Here the job is to transcribe the data verbatim while leaving each picture out.

Items from a data source
= = =

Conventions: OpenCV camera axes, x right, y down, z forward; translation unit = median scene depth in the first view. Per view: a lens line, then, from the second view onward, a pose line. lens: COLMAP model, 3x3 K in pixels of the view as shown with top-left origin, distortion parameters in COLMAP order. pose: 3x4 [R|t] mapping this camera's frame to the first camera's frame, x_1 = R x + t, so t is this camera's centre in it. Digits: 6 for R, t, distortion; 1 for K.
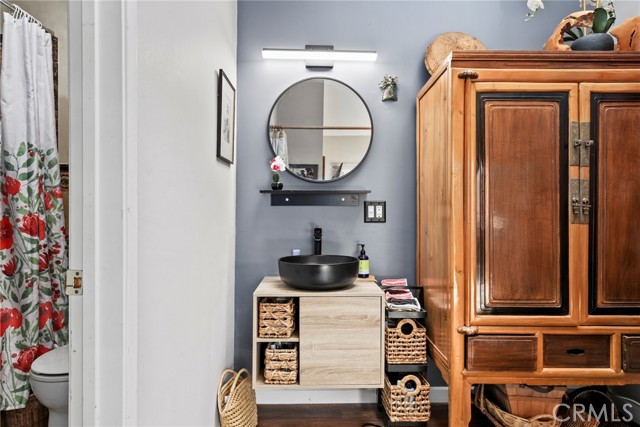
lens RADIAL K [[401.5, 0, 320.0], [0, 401.5, 213.5], [0, 0, 1]] dist [0.004124, 0.003815]
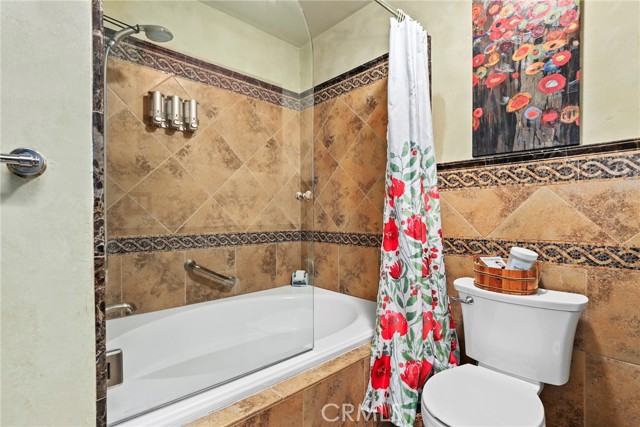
lens RADIAL K [[309.3, 0, 322.4], [0, 309.3, 213.2], [0, 0, 1]] dist [-0.025215, 0.008021]
pose [[0.678269, -0.001808, -0.734812, -0.333509], [0.000605, 0.999998, -0.001901, -0.004009], [0.734814, 0.000845, 0.678269, 0.353539]]
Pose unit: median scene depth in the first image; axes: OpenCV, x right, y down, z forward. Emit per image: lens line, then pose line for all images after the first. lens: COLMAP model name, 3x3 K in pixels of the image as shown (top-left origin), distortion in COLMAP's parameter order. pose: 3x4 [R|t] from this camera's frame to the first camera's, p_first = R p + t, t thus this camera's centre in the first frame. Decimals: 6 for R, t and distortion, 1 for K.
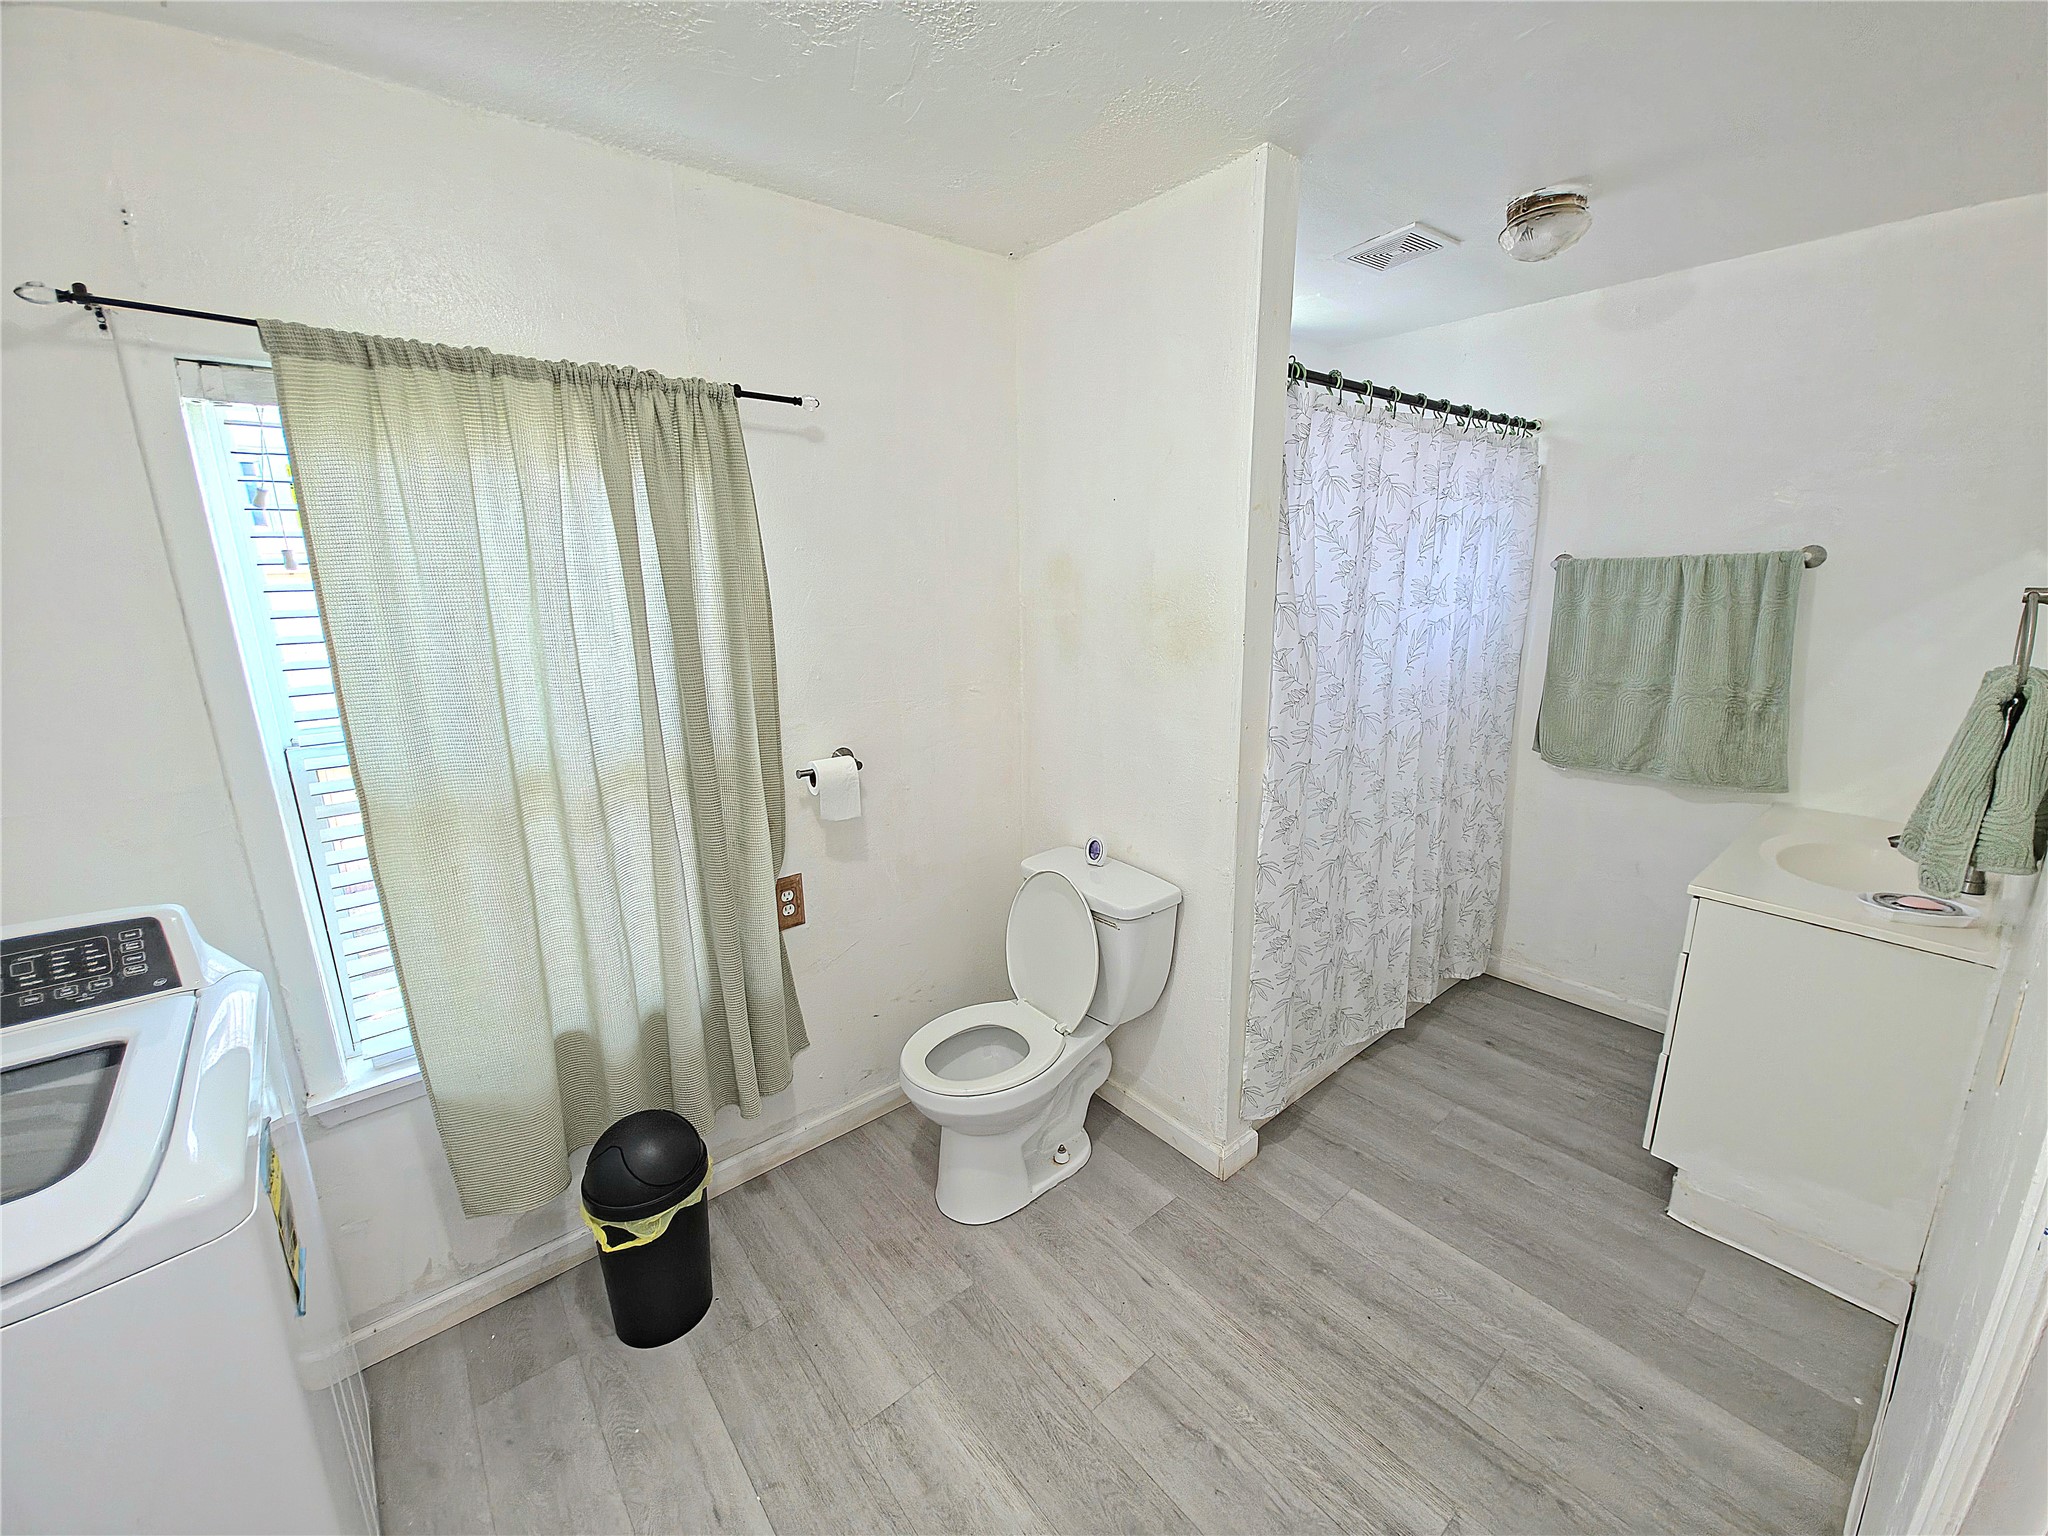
lens RADIAL K [[823.9, 0, 1018.8], [0, 823.9, 770.9], [0, 0, 1]] dist [-0.002932, -0.000435]
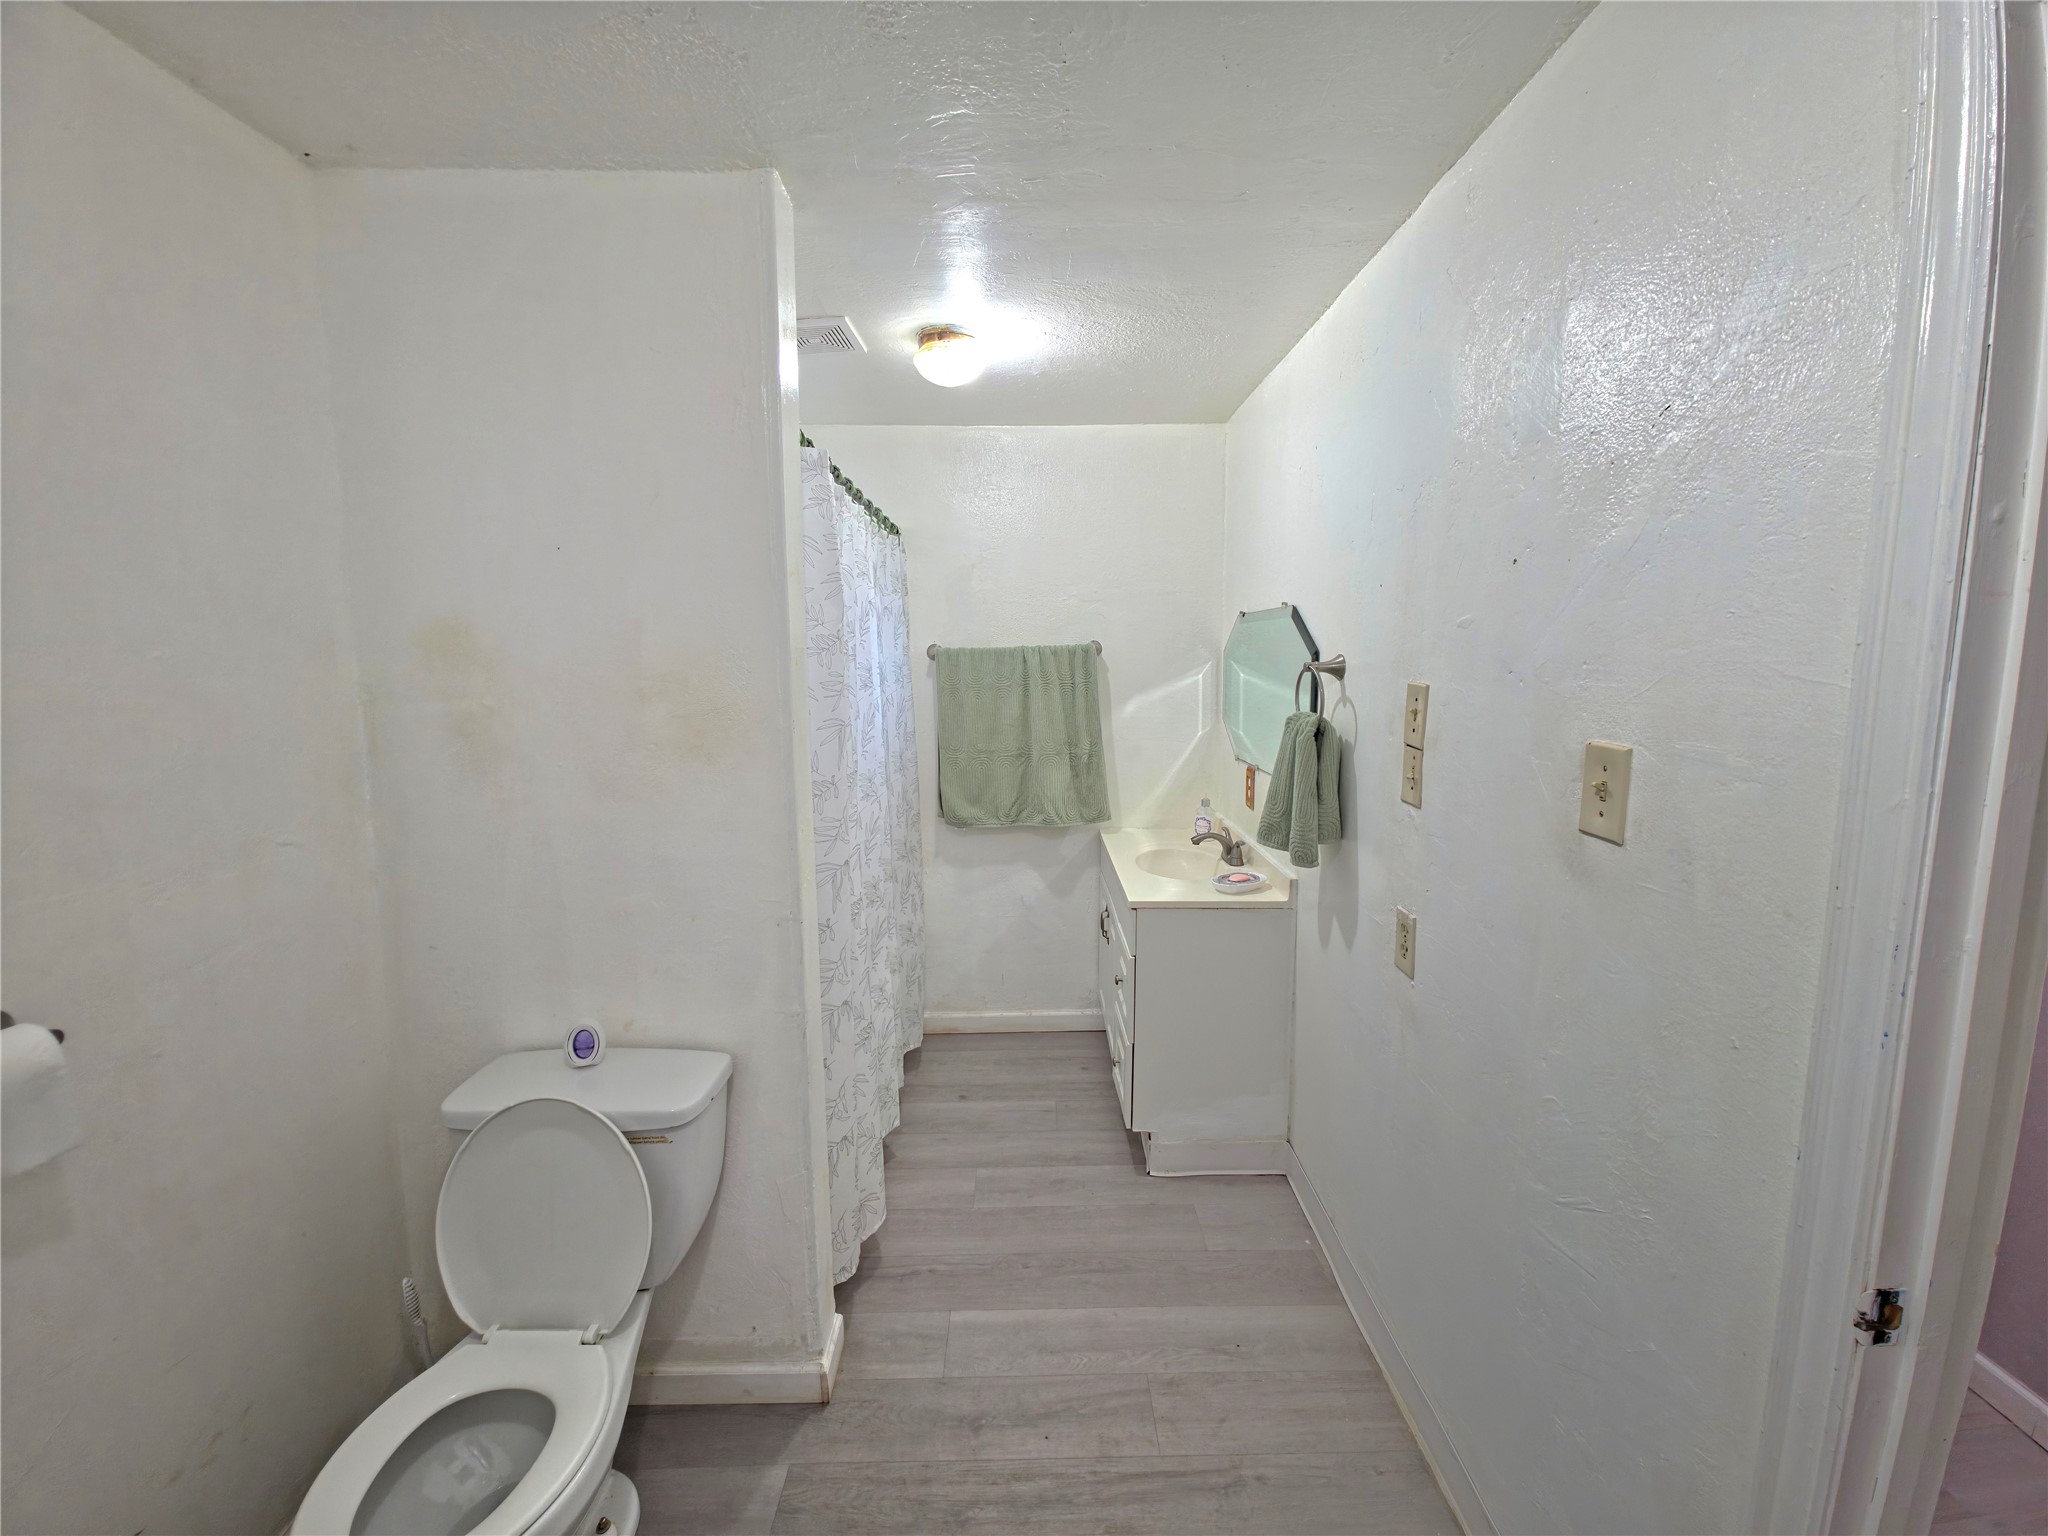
lens RADIAL K [[823.9, 0, 1036.6], [0, 823.9, 763.1], [0, 0, 1]] dist [-0.002932, -0.000435]
pose [[0.614306, -0.085360, 0.784437, -0.194249], [0.183662, 0.982295, -0.036939, -0.039110], [-0.767396, 0.166764, 0.619107, 0.248790]]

= = =

__TASK RESULT__
Conventions: OpenCV camera axes, x right, y down, z forward; translation unit = median scene depth in the first view. Per view: a lens line, then, from the second view onward, a pose line. lens: COLMAP model, 3x3 K in pixels of the view as shown with top-left origin, distortion parameters in COLMAP order. pose: 3x4 [R|t] mapping this camera's frame to the first camera's frame, x_1 = R x + t, so t is this camera's centre in it. Digits: 6 for R, t, distortion; 1 for K.
lens RADIAL K [[401.5, 0, 320.0], [0, 401.5, 213.5], [0, 0, 1]] dist [0.004124, 0.003815]
lens RADIAL K [[309.3, 0, 322.4], [0, 309.3, 213.2], [0, 0, 1]] dist [-0.025215, 0.008021]
pose [[0.678269, -0.001808, -0.734812, -0.333509], [0.000605, 0.999998, -0.001901, -0.004009], [0.734814, 0.000845, 0.678269, 0.353539]]
Pose unit: median scene depth in the first image; axes: OpenCV, x right, y down, z forward. Emit per image: lens line, then pose line for all images after the first. lens: COLMAP model name, 3x3 K in pixels of the image as shown (top-left origin), distortion in COLMAP's parameter order. pose: 3x4 [R|t] from this camera's frame to the first camera's, p_first = R p + t, t thus this camera's centre in the first frame. Decimals: 6 for R, t and distortion, 1 for K.
lens RADIAL K [[823.9, 0, 1018.8], [0, 823.9, 770.9], [0, 0, 1]] dist [-0.002932, -0.000435]
lens RADIAL K [[823.9, 0, 1036.6], [0, 823.9, 763.1], [0, 0, 1]] dist [-0.002932, -0.000435]
pose [[0.614306, -0.085360, 0.784437, -0.194249], [0.183662, 0.982295, -0.036939, -0.039110], [-0.767396, 0.166764, 0.619107, 0.248790]]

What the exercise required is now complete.